The new (oscillo-)scope renders the contents of a buffer. It can animate in real-time with an adjustable fps, but their is no zooming or waveform manipulation yet. It’s already usable for checking out waveforms and learning, but hopefully there are still some good opportunities for optimizing this widget to get a bit cleaner, real-time waveform without jitter. (I haven’t tried out either the concurrent garbage collector or the real-time JVM, both of which could be interesting.)

  ; View a full sample waveform
  (def s (load-sample "/home/rosejn/studio/samples/kit/boom.wav"))
  (scope-buf s)

  ; view a live waveform
  (def b (buffer 2048))
  (defsynth foo [out-bus 20] (out out-bus (sin-osc 400)))
  (foo)           ; output a sine wave onto bus 20
  (bus->buf 20 b) ; record signal from bus 20 into buffer b, looping
  (scope-buf b)   
  (scope-on)      ; enjoy
  ;...
  (scope-off)     ; stop live updates

Shown in the oscilloscope is a kick drum sample.

Below the oscilloscope is the new curve editor. This is the result of a late night hacking session last night, so there is plenty more work to do, but this will allow us to visualize and manipulate the control points for envelope and automation curves.

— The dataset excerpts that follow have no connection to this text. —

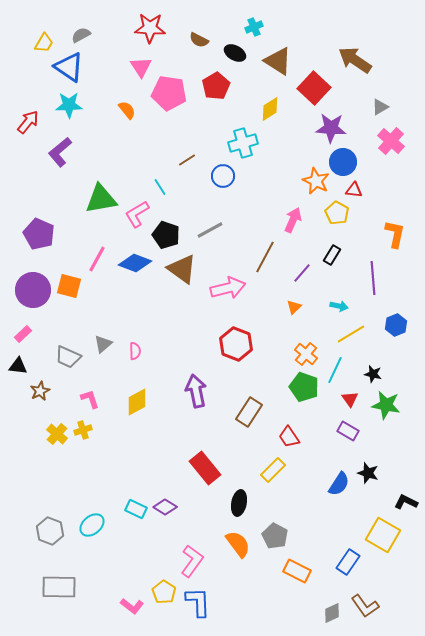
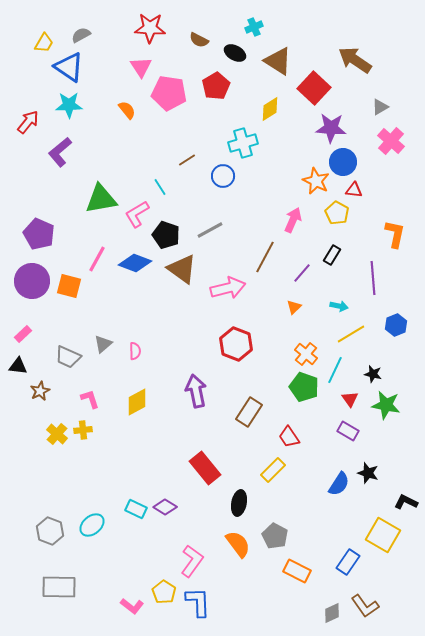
purple circle at (33, 290): moved 1 px left, 9 px up
yellow cross at (83, 430): rotated 12 degrees clockwise
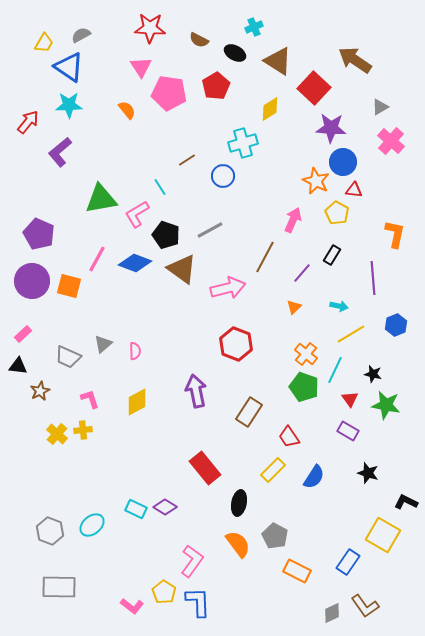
blue semicircle at (339, 484): moved 25 px left, 7 px up
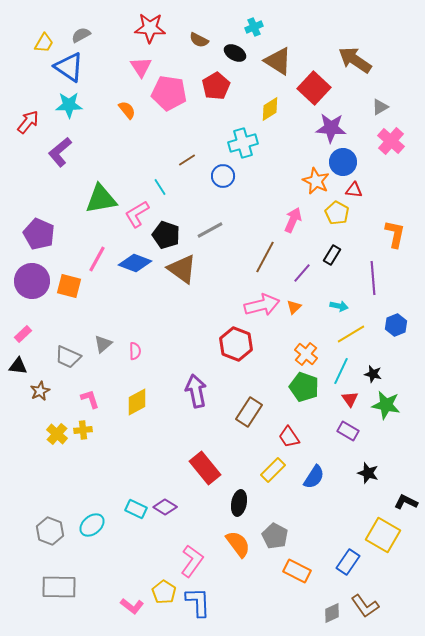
pink arrow at (228, 288): moved 34 px right, 17 px down
cyan line at (335, 370): moved 6 px right, 1 px down
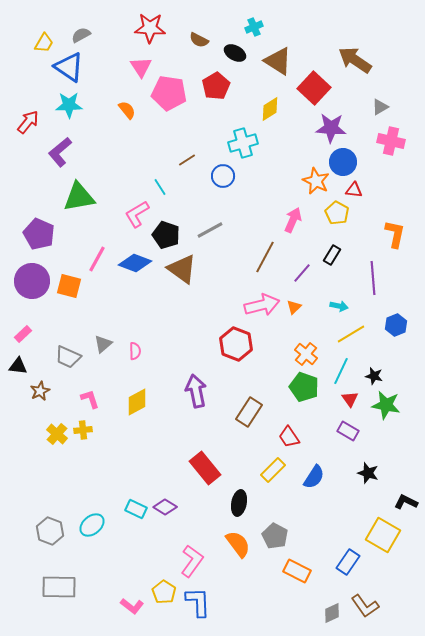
pink cross at (391, 141): rotated 28 degrees counterclockwise
green triangle at (101, 199): moved 22 px left, 2 px up
black star at (373, 374): moved 1 px right, 2 px down
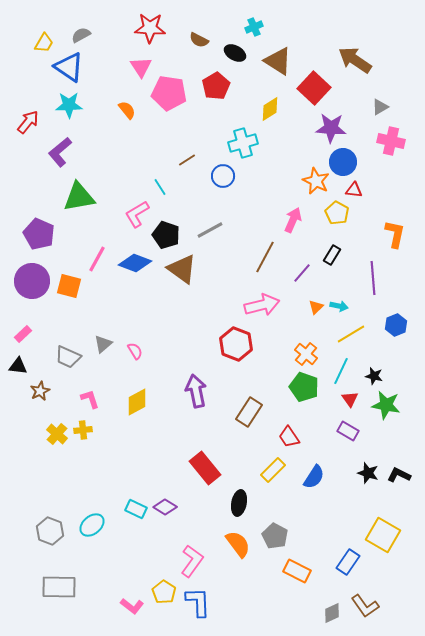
orange triangle at (294, 307): moved 22 px right
pink semicircle at (135, 351): rotated 30 degrees counterclockwise
black L-shape at (406, 502): moved 7 px left, 27 px up
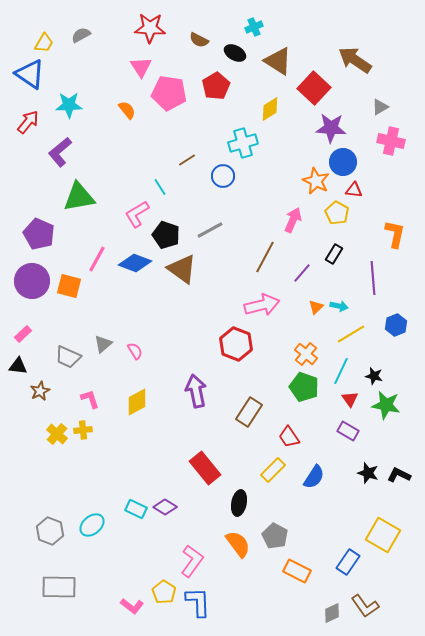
blue triangle at (69, 67): moved 39 px left, 7 px down
black rectangle at (332, 255): moved 2 px right, 1 px up
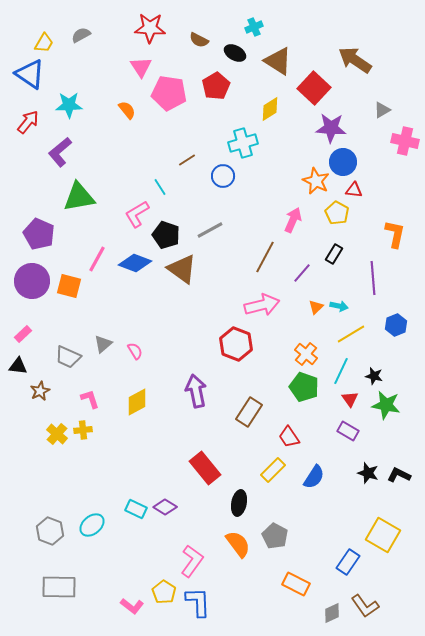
gray triangle at (380, 107): moved 2 px right, 3 px down
pink cross at (391, 141): moved 14 px right
orange rectangle at (297, 571): moved 1 px left, 13 px down
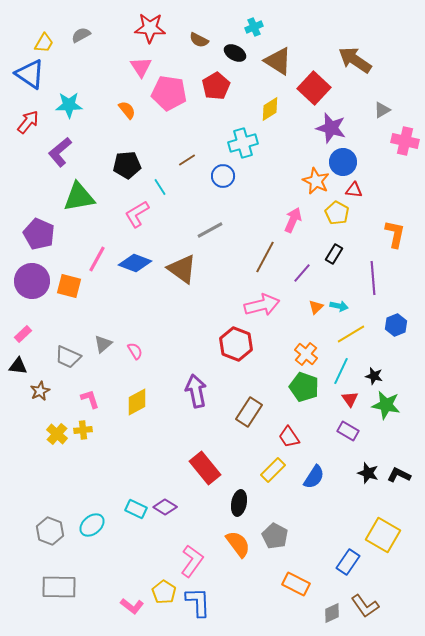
purple star at (331, 128): rotated 12 degrees clockwise
black pentagon at (166, 235): moved 39 px left, 70 px up; rotated 24 degrees counterclockwise
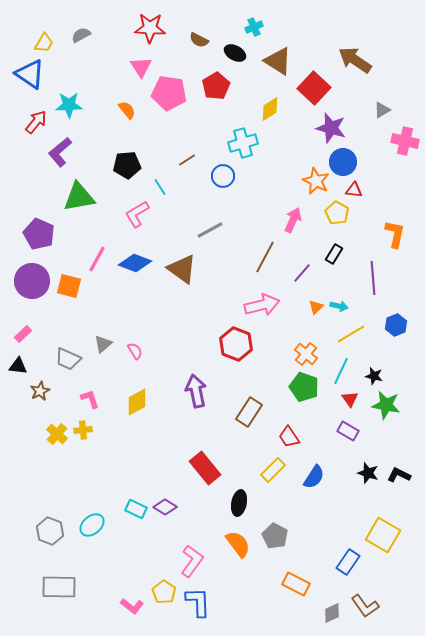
red arrow at (28, 122): moved 8 px right
gray trapezoid at (68, 357): moved 2 px down
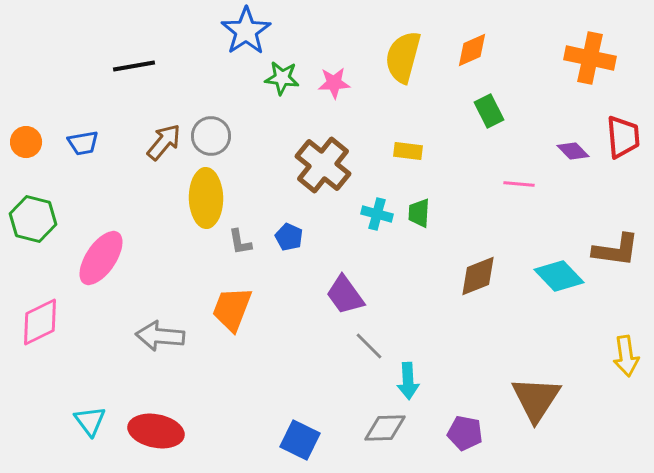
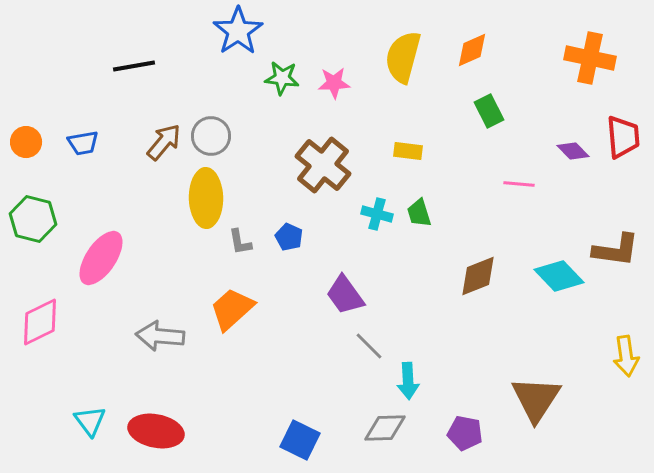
blue star: moved 8 px left
green trapezoid: rotated 20 degrees counterclockwise
orange trapezoid: rotated 27 degrees clockwise
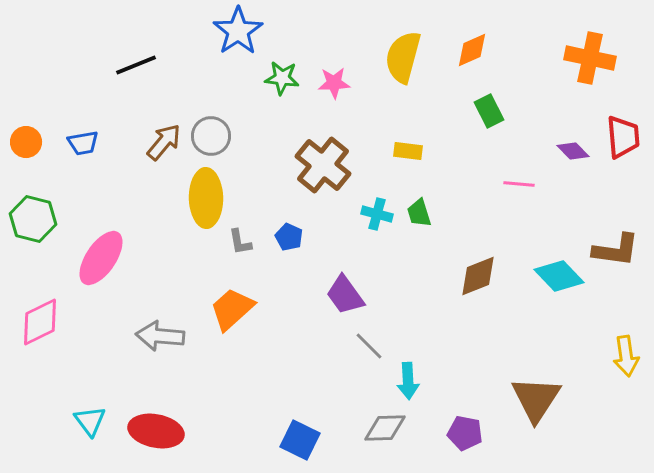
black line: moved 2 px right, 1 px up; rotated 12 degrees counterclockwise
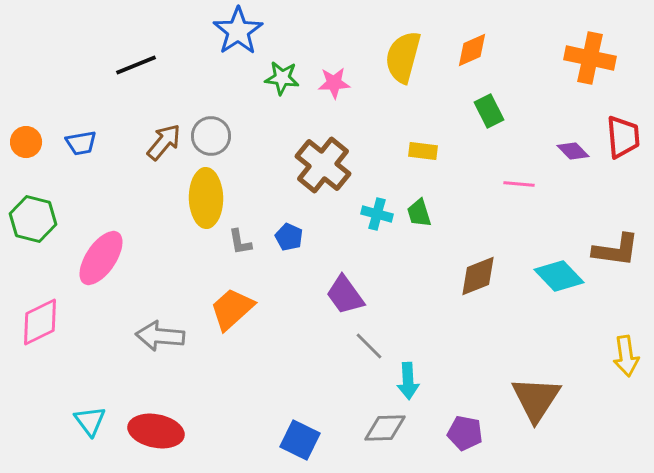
blue trapezoid: moved 2 px left
yellow rectangle: moved 15 px right
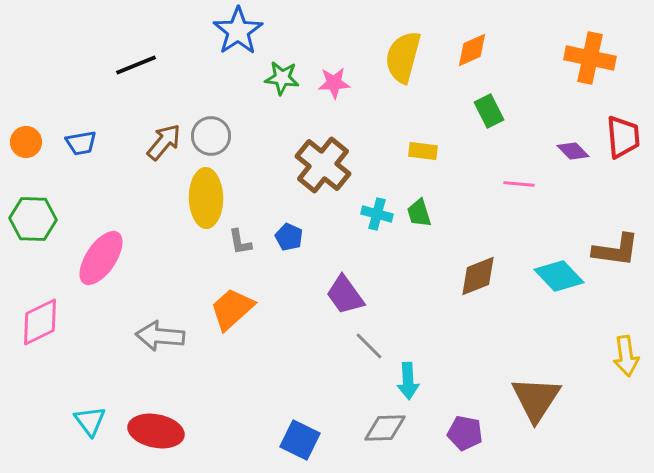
green hexagon: rotated 12 degrees counterclockwise
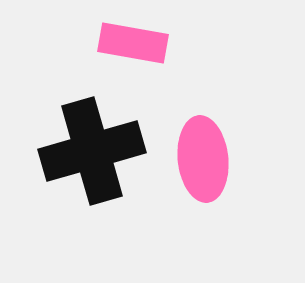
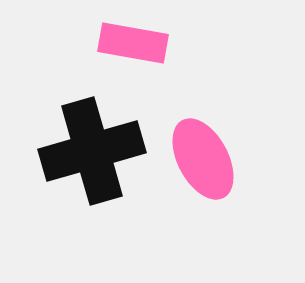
pink ellipse: rotated 22 degrees counterclockwise
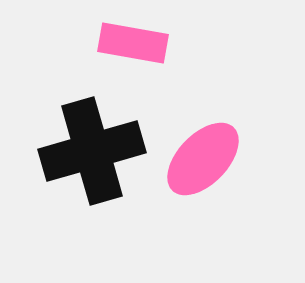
pink ellipse: rotated 72 degrees clockwise
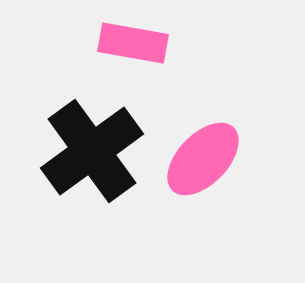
black cross: rotated 20 degrees counterclockwise
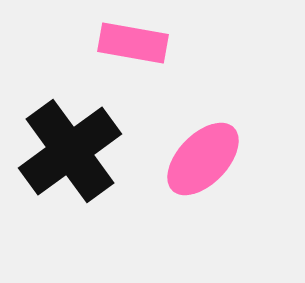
black cross: moved 22 px left
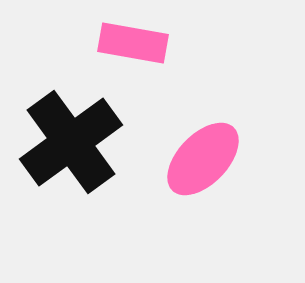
black cross: moved 1 px right, 9 px up
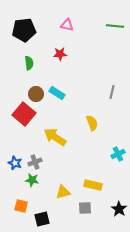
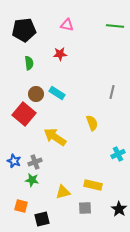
blue star: moved 1 px left, 2 px up
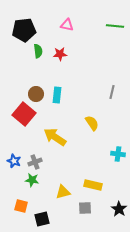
green semicircle: moved 9 px right, 12 px up
cyan rectangle: moved 2 px down; rotated 63 degrees clockwise
yellow semicircle: rotated 14 degrees counterclockwise
cyan cross: rotated 32 degrees clockwise
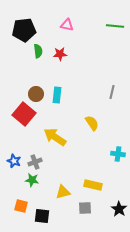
black square: moved 3 px up; rotated 21 degrees clockwise
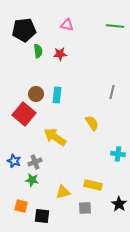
black star: moved 5 px up
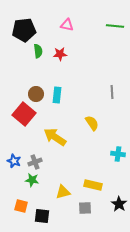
gray line: rotated 16 degrees counterclockwise
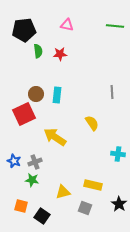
red square: rotated 25 degrees clockwise
gray square: rotated 24 degrees clockwise
black square: rotated 28 degrees clockwise
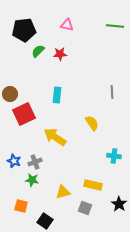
green semicircle: rotated 128 degrees counterclockwise
brown circle: moved 26 px left
cyan cross: moved 4 px left, 2 px down
black square: moved 3 px right, 5 px down
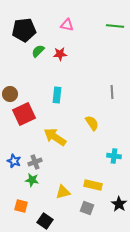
gray square: moved 2 px right
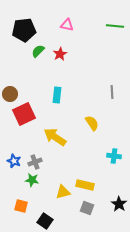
red star: rotated 24 degrees counterclockwise
yellow rectangle: moved 8 px left
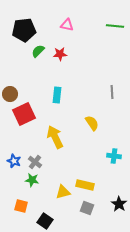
red star: rotated 24 degrees clockwise
yellow arrow: rotated 30 degrees clockwise
gray cross: rotated 32 degrees counterclockwise
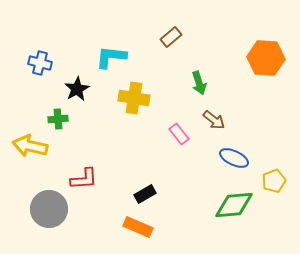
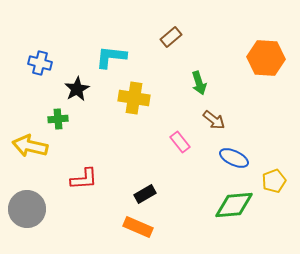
pink rectangle: moved 1 px right, 8 px down
gray circle: moved 22 px left
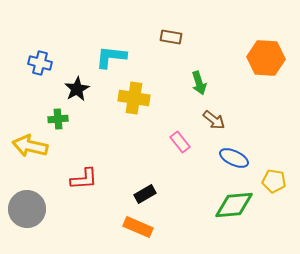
brown rectangle: rotated 50 degrees clockwise
yellow pentagon: rotated 30 degrees clockwise
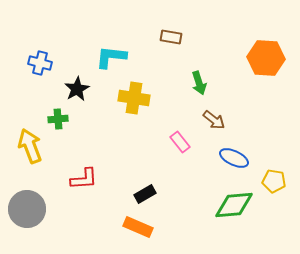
yellow arrow: rotated 56 degrees clockwise
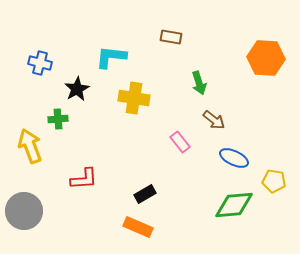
gray circle: moved 3 px left, 2 px down
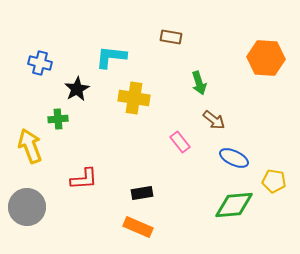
black rectangle: moved 3 px left, 1 px up; rotated 20 degrees clockwise
gray circle: moved 3 px right, 4 px up
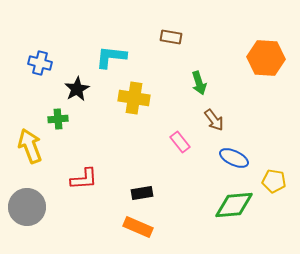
brown arrow: rotated 15 degrees clockwise
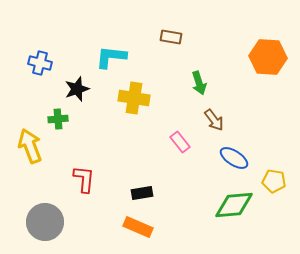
orange hexagon: moved 2 px right, 1 px up
black star: rotated 10 degrees clockwise
blue ellipse: rotated 8 degrees clockwise
red L-shape: rotated 80 degrees counterclockwise
gray circle: moved 18 px right, 15 px down
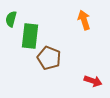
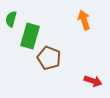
green rectangle: rotated 10 degrees clockwise
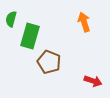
orange arrow: moved 2 px down
brown pentagon: moved 4 px down
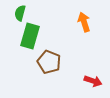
green semicircle: moved 9 px right, 6 px up
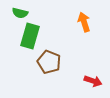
green semicircle: rotated 91 degrees counterclockwise
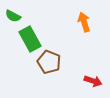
green semicircle: moved 7 px left, 3 px down; rotated 14 degrees clockwise
green rectangle: moved 3 px down; rotated 45 degrees counterclockwise
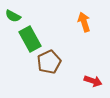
brown pentagon: rotated 25 degrees clockwise
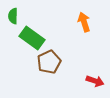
green semicircle: rotated 63 degrees clockwise
green rectangle: moved 2 px right, 1 px up; rotated 25 degrees counterclockwise
red arrow: moved 2 px right
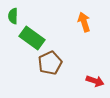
brown pentagon: moved 1 px right, 1 px down
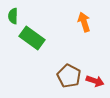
brown pentagon: moved 19 px right, 13 px down; rotated 20 degrees counterclockwise
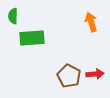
orange arrow: moved 7 px right
green rectangle: rotated 40 degrees counterclockwise
red arrow: moved 7 px up; rotated 24 degrees counterclockwise
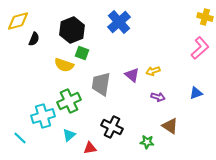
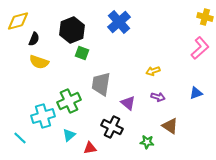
yellow semicircle: moved 25 px left, 3 px up
purple triangle: moved 4 px left, 28 px down
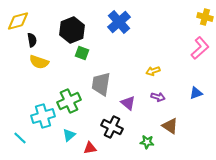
black semicircle: moved 2 px left, 1 px down; rotated 32 degrees counterclockwise
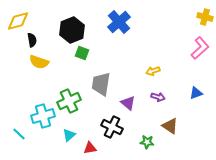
cyan line: moved 1 px left, 4 px up
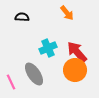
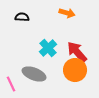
orange arrow: rotated 35 degrees counterclockwise
cyan cross: rotated 18 degrees counterclockwise
gray ellipse: rotated 35 degrees counterclockwise
pink line: moved 2 px down
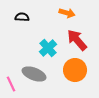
red arrow: moved 12 px up
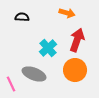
red arrow: rotated 60 degrees clockwise
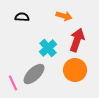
orange arrow: moved 3 px left, 3 px down
gray ellipse: rotated 65 degrees counterclockwise
pink line: moved 2 px right, 1 px up
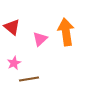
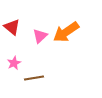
orange arrow: rotated 116 degrees counterclockwise
pink triangle: moved 3 px up
brown line: moved 5 px right, 1 px up
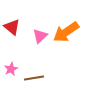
pink star: moved 3 px left, 6 px down
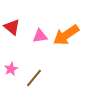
orange arrow: moved 3 px down
pink triangle: rotated 35 degrees clockwise
brown line: rotated 42 degrees counterclockwise
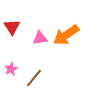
red triangle: rotated 18 degrees clockwise
pink triangle: moved 2 px down
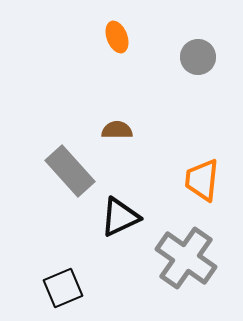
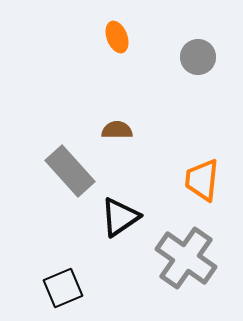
black triangle: rotated 9 degrees counterclockwise
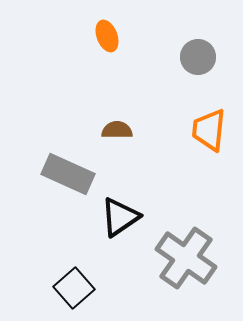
orange ellipse: moved 10 px left, 1 px up
gray rectangle: moved 2 px left, 3 px down; rotated 24 degrees counterclockwise
orange trapezoid: moved 7 px right, 50 px up
black square: moved 11 px right; rotated 18 degrees counterclockwise
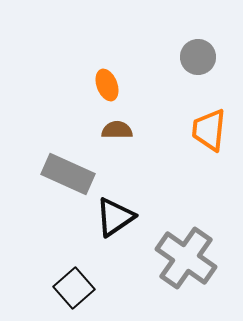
orange ellipse: moved 49 px down
black triangle: moved 5 px left
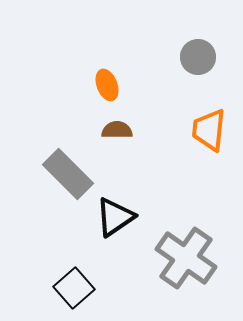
gray rectangle: rotated 21 degrees clockwise
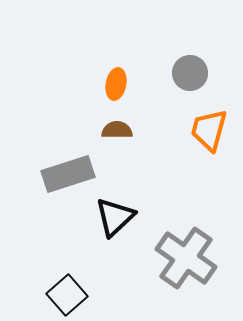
gray circle: moved 8 px left, 16 px down
orange ellipse: moved 9 px right, 1 px up; rotated 32 degrees clockwise
orange trapezoid: rotated 9 degrees clockwise
gray rectangle: rotated 63 degrees counterclockwise
black triangle: rotated 9 degrees counterclockwise
black square: moved 7 px left, 7 px down
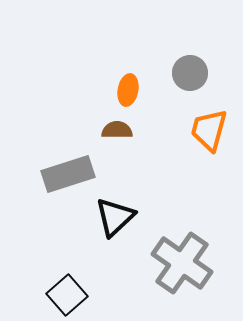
orange ellipse: moved 12 px right, 6 px down
gray cross: moved 4 px left, 5 px down
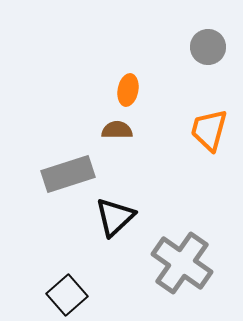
gray circle: moved 18 px right, 26 px up
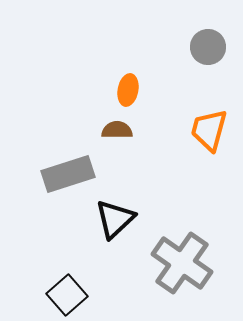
black triangle: moved 2 px down
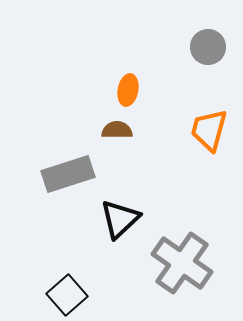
black triangle: moved 5 px right
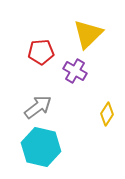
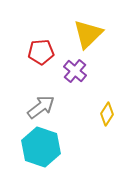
purple cross: rotated 10 degrees clockwise
gray arrow: moved 3 px right
cyan hexagon: rotated 6 degrees clockwise
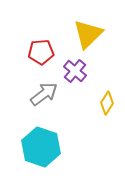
gray arrow: moved 3 px right, 13 px up
yellow diamond: moved 11 px up
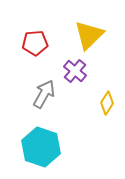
yellow triangle: moved 1 px right, 1 px down
red pentagon: moved 6 px left, 9 px up
gray arrow: rotated 24 degrees counterclockwise
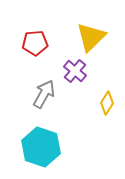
yellow triangle: moved 2 px right, 2 px down
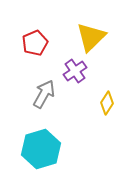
red pentagon: rotated 20 degrees counterclockwise
purple cross: rotated 15 degrees clockwise
cyan hexagon: moved 2 px down; rotated 24 degrees clockwise
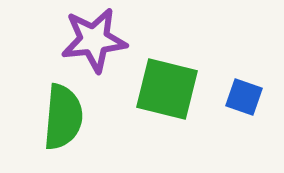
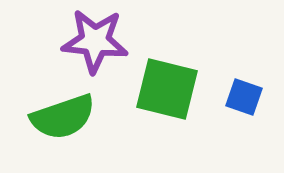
purple star: moved 1 px right, 1 px down; rotated 12 degrees clockwise
green semicircle: rotated 66 degrees clockwise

The color chooser in the toolbar on the side emits a :color-changed event when the color is changed. For most stuff you can probably just use the live-color function though. Here’s how you can change the color of the curve editor interactively:

  (live-color #(curve-color %))
  ;... change color ...
  (stop-color)                       ; remove the handler

I’ve been thinking about how to generate a little theme configuration panel that lets you see all of the colors used by the application, adjust them interactively, and then save out into a named theme setting. This will be one of the building blocks.

Our goal for this first draft of an actual Overtone application is to create a tool that is good for designing and playing a single instrument. This includes a basic live-coding editor, a repl, the oscilloscope, the curve editor, and a few generic controls to trigger synths and control parameters. Oh, and some basic midi hooks to make it easy to use a keyboard or a monome to trigger synths. We are probably a month or two away from the first alpha release.